According to the study, published in Lancet Oncology, patients with relapsed or refractory chronic lymphocytic leukemia with the 17p deletion have poor response to treatment with standard chemo-immunotherapy. A phase I study of venetoclax showed that 77% of patients with relapsed or refractory chronic lymphocytic leukemia responded to the drug.
In this phase II study, Stilgenbauer and colleagues enrolled 107 patients aged 18 or older with chronic lymphocytic leukemia and a 17p deletion from 31 centers. Patients were given once daily venetoclax with a weekly dose increase schedule from 20 mg to 400 mg over 4 to 5 weeks. After that time, patients were given a continuous dose of 400 mg until disease progression.
After a median follow-up of about 1 year, 79.4% of patients in the study had a response (95% CI, 70.5–86.6). According to the researchers, this response was similar to that of “the broader relapsed and refractory chronic lymphocytic leukemia population in the first-in-human venetoclax study, which strongly suggests that the mechanism by which venetoclax kills chronic lymphocytic leukemia cells might overcome dysfunctional p53.”
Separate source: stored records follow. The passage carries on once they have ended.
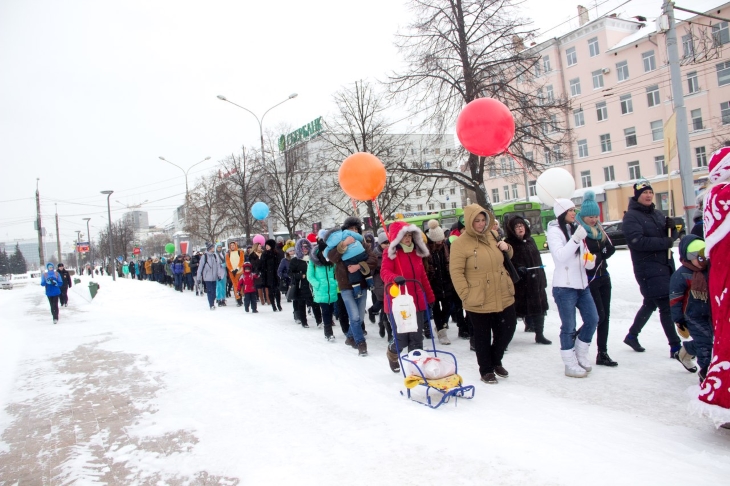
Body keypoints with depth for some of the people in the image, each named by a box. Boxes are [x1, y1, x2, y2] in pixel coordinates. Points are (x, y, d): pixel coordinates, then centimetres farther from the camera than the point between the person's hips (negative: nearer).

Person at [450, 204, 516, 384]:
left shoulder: (492, 235, 7)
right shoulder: (460, 243, -12)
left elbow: (507, 257, 22)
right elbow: (456, 272, -15)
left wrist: (507, 248, 0)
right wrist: (466, 295, -19)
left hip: (504, 297, 6)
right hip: (479, 301, -6)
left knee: (507, 330, 14)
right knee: (483, 337, 9)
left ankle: (495, 360, 37)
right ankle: (486, 370, 28)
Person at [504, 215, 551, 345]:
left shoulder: (530, 241, 14)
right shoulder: (509, 243, -7)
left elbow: (538, 261, 17)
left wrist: (542, 279, 14)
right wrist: (517, 268, -28)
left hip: (535, 281, 6)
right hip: (518, 283, -6)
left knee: (539, 308, 9)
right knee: (516, 310, -2)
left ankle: (539, 334, 21)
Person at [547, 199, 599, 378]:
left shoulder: (576, 228, 12)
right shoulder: (554, 231, -9)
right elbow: (560, 256, -22)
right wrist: (576, 239, -31)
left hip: (582, 284, 7)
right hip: (564, 287, -7)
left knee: (592, 319, 10)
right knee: (569, 326, 0)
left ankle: (580, 354, 29)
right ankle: (570, 365, 13)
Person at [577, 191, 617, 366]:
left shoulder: (599, 230, 11)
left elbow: (611, 249, 2)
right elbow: (587, 258, -20)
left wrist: (597, 256, -12)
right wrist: (601, 255, -8)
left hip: (603, 278, 8)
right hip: (589, 280, -8)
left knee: (605, 315, 8)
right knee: (598, 316, -8)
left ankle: (602, 353, 15)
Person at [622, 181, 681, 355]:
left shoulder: (657, 214, 14)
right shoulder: (631, 216, -9)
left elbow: (671, 236, 17)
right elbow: (637, 241, -21)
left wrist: (672, 229, -5)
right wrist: (664, 242, -20)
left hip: (665, 265, 8)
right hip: (648, 268, -8)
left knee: (650, 304, 17)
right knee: (666, 307, -7)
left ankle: (632, 335, 33)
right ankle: (675, 346, 1)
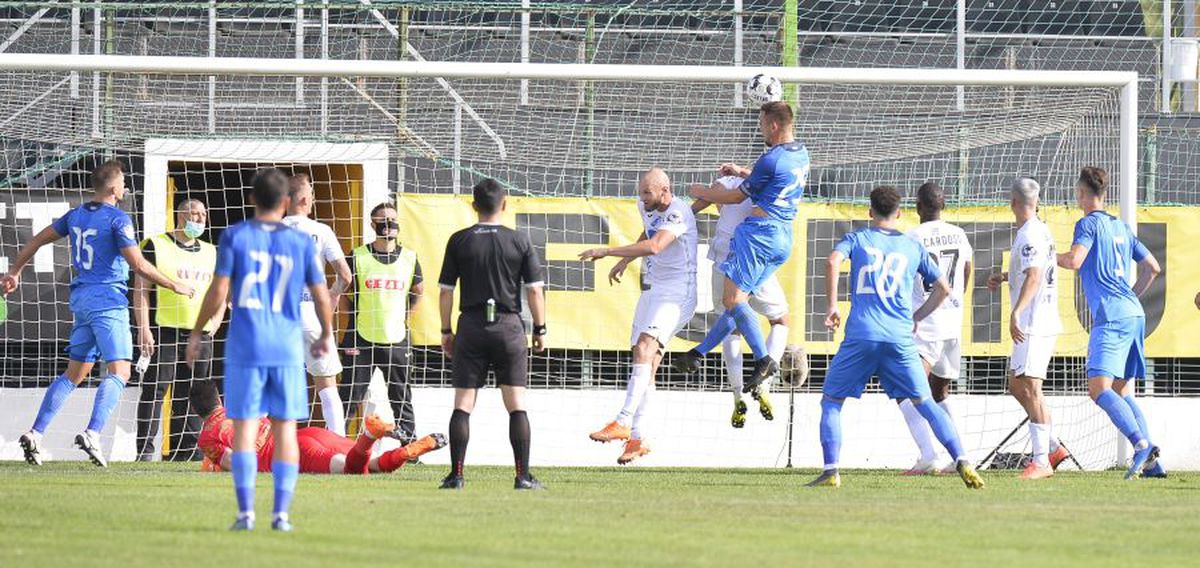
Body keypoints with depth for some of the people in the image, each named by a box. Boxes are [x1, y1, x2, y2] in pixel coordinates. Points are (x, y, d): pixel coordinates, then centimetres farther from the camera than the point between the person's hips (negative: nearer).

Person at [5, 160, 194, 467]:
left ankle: (35, 433, 8)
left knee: (74, 373, 14)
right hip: (109, 300, -8)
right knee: (119, 372, -11)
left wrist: (14, 271, 33)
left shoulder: (76, 215, 11)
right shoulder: (118, 219, -11)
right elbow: (138, 264, -15)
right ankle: (92, 433, -27)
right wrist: (174, 286, -5)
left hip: (81, 299, 8)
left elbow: (37, 240, 20)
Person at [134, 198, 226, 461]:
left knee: (192, 396, 5)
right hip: (164, 331, -5)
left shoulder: (211, 253, 19)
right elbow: (141, 289, -3)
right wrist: (144, 329, -11)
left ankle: (185, 450, 10)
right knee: (154, 390, -10)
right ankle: (145, 449, -10)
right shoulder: (156, 246, 2)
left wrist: (213, 325, 12)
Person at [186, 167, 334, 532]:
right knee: (285, 429, 7)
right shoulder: (301, 243, 4)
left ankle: (246, 512, -6)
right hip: (287, 348, 1)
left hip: (245, 346, -1)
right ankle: (281, 513, 2)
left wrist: (197, 332, 7)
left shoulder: (234, 237, -1)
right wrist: (326, 336, 24)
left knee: (244, 427, 1)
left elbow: (219, 291, -5)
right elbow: (321, 296, 7)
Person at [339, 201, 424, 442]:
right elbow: (343, 294, 5)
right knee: (350, 395, -2)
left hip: (396, 339, 2)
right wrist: (354, 318, -1)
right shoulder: (358, 257, -2)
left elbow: (418, 291, 21)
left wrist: (405, 315, 13)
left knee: (402, 397, 8)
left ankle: (411, 443, 14)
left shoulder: (409, 258, 6)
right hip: (362, 339, -2)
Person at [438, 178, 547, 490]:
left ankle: (456, 474, -2)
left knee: (462, 404, 3)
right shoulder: (519, 241, 0)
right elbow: (534, 290, 0)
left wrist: (446, 331, 11)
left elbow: (445, 291, 2)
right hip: (509, 325, 0)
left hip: (471, 325, 0)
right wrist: (540, 330, 9)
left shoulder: (459, 241, 1)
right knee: (517, 405, 3)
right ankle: (523, 475, -2)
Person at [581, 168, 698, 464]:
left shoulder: (678, 213, -20)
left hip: (677, 295, -9)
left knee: (645, 347, -27)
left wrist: (607, 251, -36)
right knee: (646, 365, 6)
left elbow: (654, 247, -37)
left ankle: (623, 423, -36)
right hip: (652, 292, 9)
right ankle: (637, 438, 7)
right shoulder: (646, 207, 8)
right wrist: (624, 261, 25)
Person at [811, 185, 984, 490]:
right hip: (900, 337, 2)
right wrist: (916, 318, 27)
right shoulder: (913, 247, 18)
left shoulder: (856, 239, 11)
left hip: (860, 336, -2)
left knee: (831, 401, 10)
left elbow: (834, 261, -10)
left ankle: (831, 472, -2)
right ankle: (962, 462, -8)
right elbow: (943, 287, 19)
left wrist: (832, 305, -3)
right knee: (924, 402, 5)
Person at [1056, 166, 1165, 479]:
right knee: (1123, 392, 12)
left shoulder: (1089, 223, -2)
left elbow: (1075, 260, -17)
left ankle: (1142, 444, -32)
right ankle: (1151, 463, 2)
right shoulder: (1121, 227, 21)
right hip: (1133, 314, 8)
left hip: (1111, 317, -8)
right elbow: (1152, 267, 24)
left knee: (1099, 387, -15)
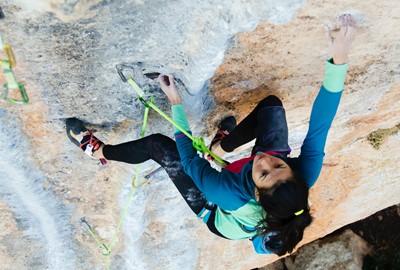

The median time to response was 0.8 months, which demonstrates that, “the rapid reduction of chronic lymphocytic leukemia cells poses a risk for tumor lysis syndrome when starting venetoclax.”
The researchers found that response to venetoclax was not affected by a patient being refractory to a prior treatment, the proportion of chronic lymphocytic leukemia cells with 17p deletion, the presence of TP53 mutation, or other characteristics associated with poor outcomes.
The most commonly occurring grade 3/4 adverse events were neutropenia (40%), infection (20%), anemia (18%), and thrombocytopenia (15%). In addition, 55% of patients had a serious adverse event.
“Our results show that BCL2 inhibition with venetoclax might offer an opportunity to effectively treat del(17p) chronic lymphocytic leukemia in addition to other available agents, such as ibrutinib and idelalisib, which have already led to a dramatic advancement in management of these patients,” the researchers wrote.